Your goal
Copy everything in the material from the line containing "left shoulder: (80, 259, 25)" down to the line containing "right wrist: (742, 256, -18)", including both of those lines, with no changes.

Extracted entries
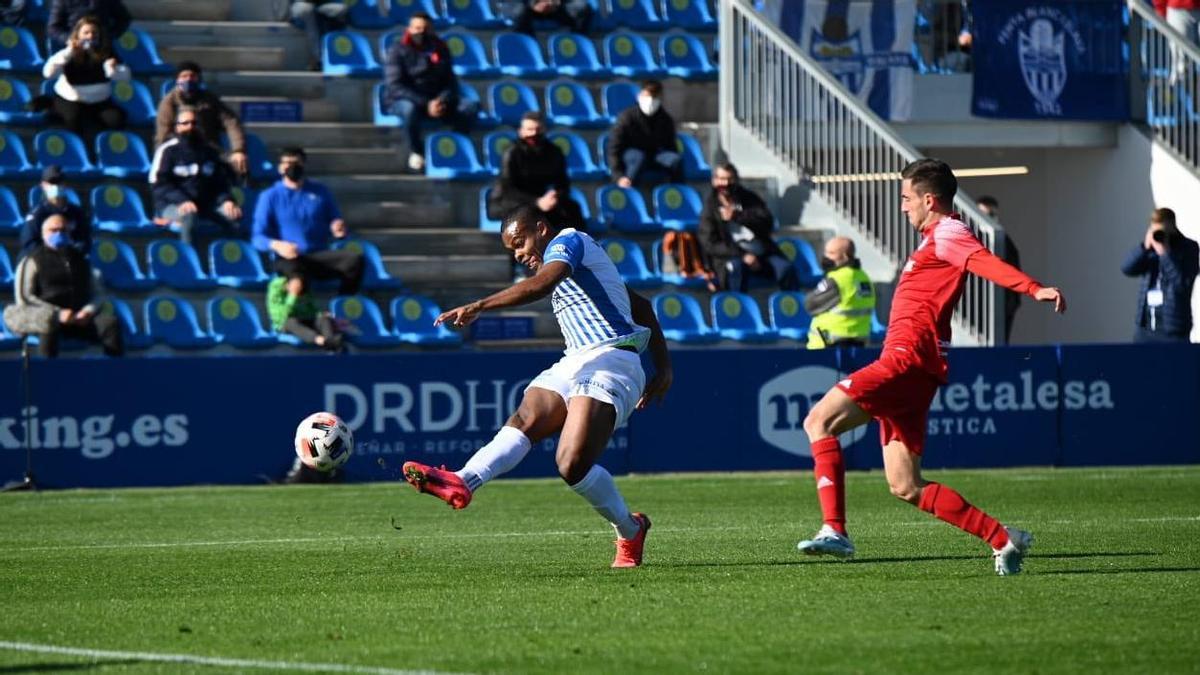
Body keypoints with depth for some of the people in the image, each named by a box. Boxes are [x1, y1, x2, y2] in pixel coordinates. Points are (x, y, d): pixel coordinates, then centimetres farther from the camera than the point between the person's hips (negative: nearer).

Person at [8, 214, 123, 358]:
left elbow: (93, 295, 22)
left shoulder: (80, 259, 25)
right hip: (49, 315, -4)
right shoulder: (32, 261, 11)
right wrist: (57, 313, -14)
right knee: (50, 324, -40)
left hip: (81, 318, 4)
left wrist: (88, 311, -4)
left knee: (110, 323, -25)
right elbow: (24, 298, 0)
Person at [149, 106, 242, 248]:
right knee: (189, 215, -40)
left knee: (234, 215, -23)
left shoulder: (210, 151, 14)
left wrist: (227, 200, -9)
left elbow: (223, 180, 14)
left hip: (206, 205, 4)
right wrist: (182, 200, -27)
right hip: (172, 205, -4)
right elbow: (160, 183, -10)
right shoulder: (168, 151, -1)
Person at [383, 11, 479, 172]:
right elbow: (395, 86, -16)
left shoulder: (439, 48, 7)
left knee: (471, 106, -20)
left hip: (436, 100, 4)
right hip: (403, 100, -4)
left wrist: (443, 100, -18)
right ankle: (416, 152, -17)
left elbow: (450, 81, 6)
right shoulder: (398, 50, -7)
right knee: (410, 108, -42)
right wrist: (425, 104, -27)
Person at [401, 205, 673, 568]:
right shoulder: (581, 261, 28)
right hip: (576, 362, 10)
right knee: (525, 421, -18)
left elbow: (542, 283, -26)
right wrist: (663, 366, 28)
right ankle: (462, 482, -42)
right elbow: (642, 307, 31)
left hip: (610, 362, -10)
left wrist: (479, 306, -32)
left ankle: (630, 531, 1)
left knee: (573, 464, -23)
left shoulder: (568, 241, -3)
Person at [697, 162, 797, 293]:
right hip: (730, 256, -3)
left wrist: (736, 216, -14)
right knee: (736, 267, -38)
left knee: (786, 268, -23)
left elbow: (767, 222, -2)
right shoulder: (710, 207, 4)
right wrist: (742, 256, -18)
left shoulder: (749, 199, 13)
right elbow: (710, 244, -6)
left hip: (762, 254, 3)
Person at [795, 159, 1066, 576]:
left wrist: (1035, 290, -38)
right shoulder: (935, 239, 25)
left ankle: (835, 530, -24)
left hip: (907, 360, -10)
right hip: (906, 365, 10)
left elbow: (986, 262, -25)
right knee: (906, 487, 6)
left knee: (819, 421, -15)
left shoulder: (947, 234, -7)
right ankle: (1002, 539, 5)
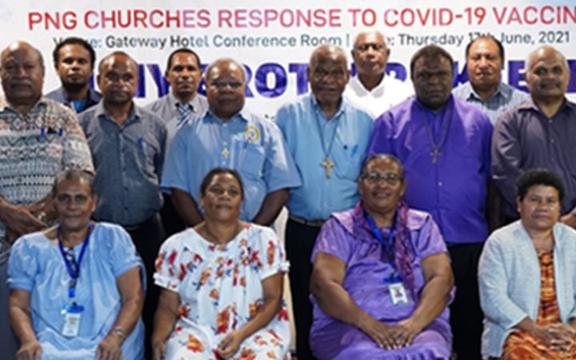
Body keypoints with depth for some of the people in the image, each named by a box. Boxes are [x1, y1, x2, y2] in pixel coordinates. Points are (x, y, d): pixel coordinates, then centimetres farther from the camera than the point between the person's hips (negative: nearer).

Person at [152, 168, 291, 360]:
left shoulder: (263, 239, 2)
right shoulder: (177, 246, 5)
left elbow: (273, 299, -2)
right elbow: (168, 306, 4)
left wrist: (242, 334, -17)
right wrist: (158, 340, -16)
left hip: (257, 330, 0)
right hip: (197, 332, 1)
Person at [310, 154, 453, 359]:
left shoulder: (422, 225, 15)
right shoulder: (339, 227, 10)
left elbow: (442, 277, 2)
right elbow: (323, 283, -3)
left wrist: (414, 322, -16)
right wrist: (368, 323, -17)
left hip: (419, 325, 2)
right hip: (350, 326, -1)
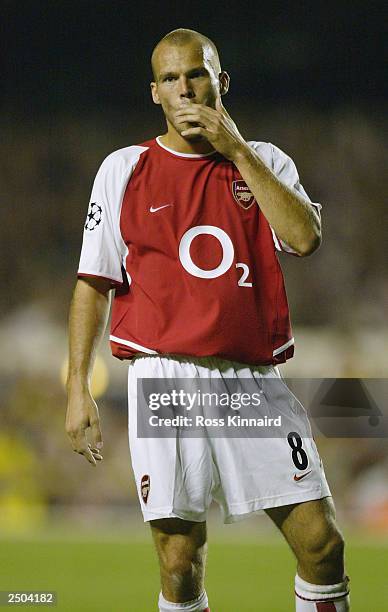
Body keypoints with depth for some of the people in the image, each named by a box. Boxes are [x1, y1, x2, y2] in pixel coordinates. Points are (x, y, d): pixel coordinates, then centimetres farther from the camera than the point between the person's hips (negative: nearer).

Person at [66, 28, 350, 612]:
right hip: (165, 377, -1)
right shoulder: (124, 170, 8)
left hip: (254, 381, 1)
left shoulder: (265, 163, 11)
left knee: (321, 542, -5)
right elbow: (94, 282, 9)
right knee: (181, 564, -5)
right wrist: (78, 387, 1)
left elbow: (304, 237, -9)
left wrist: (236, 149, -8)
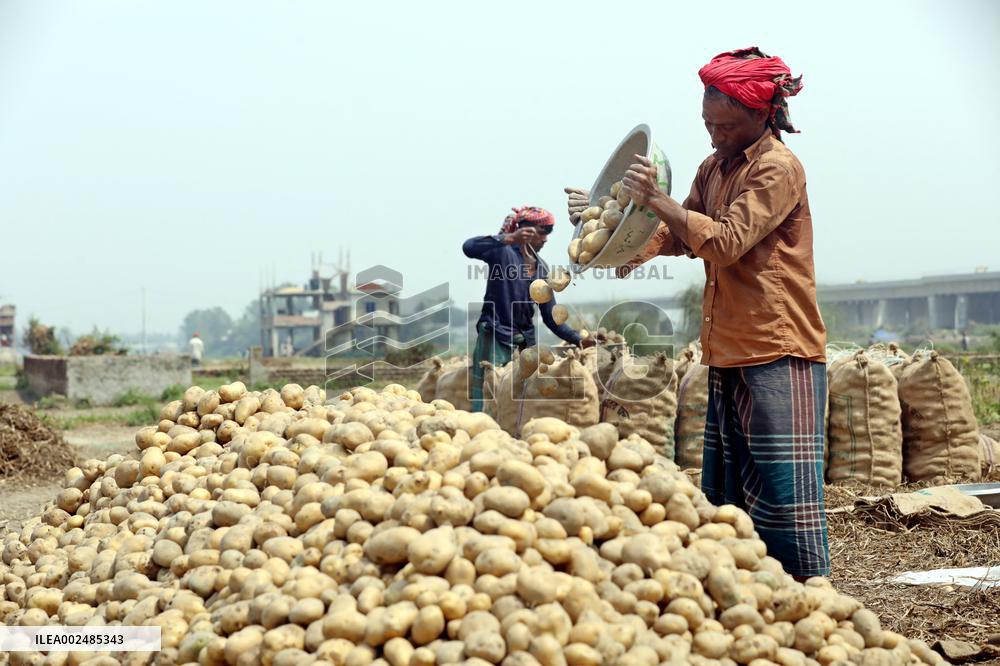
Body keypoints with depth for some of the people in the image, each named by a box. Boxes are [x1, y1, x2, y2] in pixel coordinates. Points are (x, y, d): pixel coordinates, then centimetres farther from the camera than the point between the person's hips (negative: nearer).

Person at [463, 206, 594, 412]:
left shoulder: (541, 268, 13)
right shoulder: (503, 251, -6)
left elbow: (550, 316, 13)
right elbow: (469, 248, -26)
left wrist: (578, 340, 1)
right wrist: (508, 239, -36)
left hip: (525, 340, 7)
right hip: (495, 338, -6)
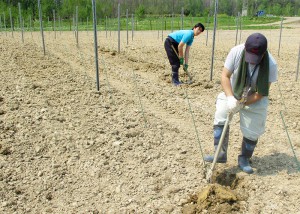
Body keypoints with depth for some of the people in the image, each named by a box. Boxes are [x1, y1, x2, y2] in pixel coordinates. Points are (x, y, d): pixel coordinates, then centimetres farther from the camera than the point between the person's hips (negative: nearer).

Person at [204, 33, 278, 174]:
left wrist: (242, 103, -30)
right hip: (232, 94, 1)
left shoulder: (271, 65, -27)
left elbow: (261, 93, -21)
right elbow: (225, 76, -19)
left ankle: (244, 159, 22)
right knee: (220, 120, -13)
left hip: (254, 100, -1)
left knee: (252, 131, 0)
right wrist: (230, 98, -32)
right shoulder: (236, 52, -26)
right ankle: (220, 154, -1)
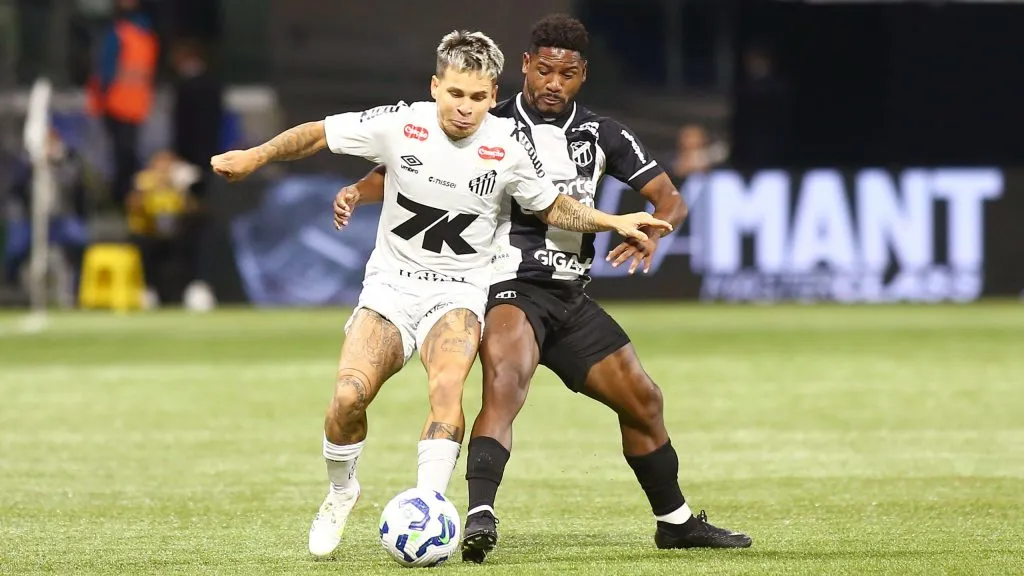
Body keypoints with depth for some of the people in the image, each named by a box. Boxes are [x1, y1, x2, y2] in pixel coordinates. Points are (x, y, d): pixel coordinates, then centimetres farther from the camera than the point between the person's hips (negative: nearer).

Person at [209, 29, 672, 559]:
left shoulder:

Result of this exercise
left shoulder: (80, 259, 25)
right hip: (49, 315, -4)
right shoulder: (32, 261, 11)
right wrist: (57, 313, -14)
right knee: (50, 324, -40)
left hip: (81, 318, 4)
left wrist: (88, 311, -4)
left knee: (110, 323, -25)
right elbow: (24, 298, 0)
Person at [149, 106, 242, 248]:
right knee: (189, 215, -40)
left knee: (234, 215, -23)
left shoulder: (210, 151, 14)
left wrist: (227, 200, -9)
left elbow: (223, 180, 14)
left hip: (206, 205, 4)
right wrist: (182, 200, -27)
right hip: (172, 205, -4)
right elbow: (160, 183, -10)
right shoulder: (168, 151, -1)
Person at [383, 11, 479, 172]:
right elbow: (395, 86, -16)
left shoulder: (439, 48, 7)
left knee: (471, 106, -20)
left hip: (436, 100, 4)
right hip: (403, 100, -4)
left wrist: (443, 100, -18)
right ankle: (416, 152, -17)
left elbow: (450, 81, 6)
right shoulder: (398, 50, -7)
right knee: (410, 108, -42)
right wrist: (425, 104, -27)
Person at [401, 205, 673, 568]:
right shoulder: (581, 261, 28)
right hip: (576, 362, 10)
right knee: (525, 421, -18)
left elbow: (542, 283, -26)
right wrist: (663, 366, 28)
right ankle: (462, 482, -42)
right elbow: (642, 307, 31)
left hip: (610, 362, -10)
left wrist: (479, 306, -32)
left ankle: (630, 531, 1)
left knee: (573, 464, -23)
left shoulder: (568, 241, -3)
Person at [697, 162, 797, 293]:
right hip: (730, 256, -3)
left wrist: (736, 216, -14)
right knee: (736, 267, -38)
left knee: (786, 268, -23)
left elbow: (767, 222, -2)
right shoulder: (710, 207, 4)
right wrist: (742, 256, -18)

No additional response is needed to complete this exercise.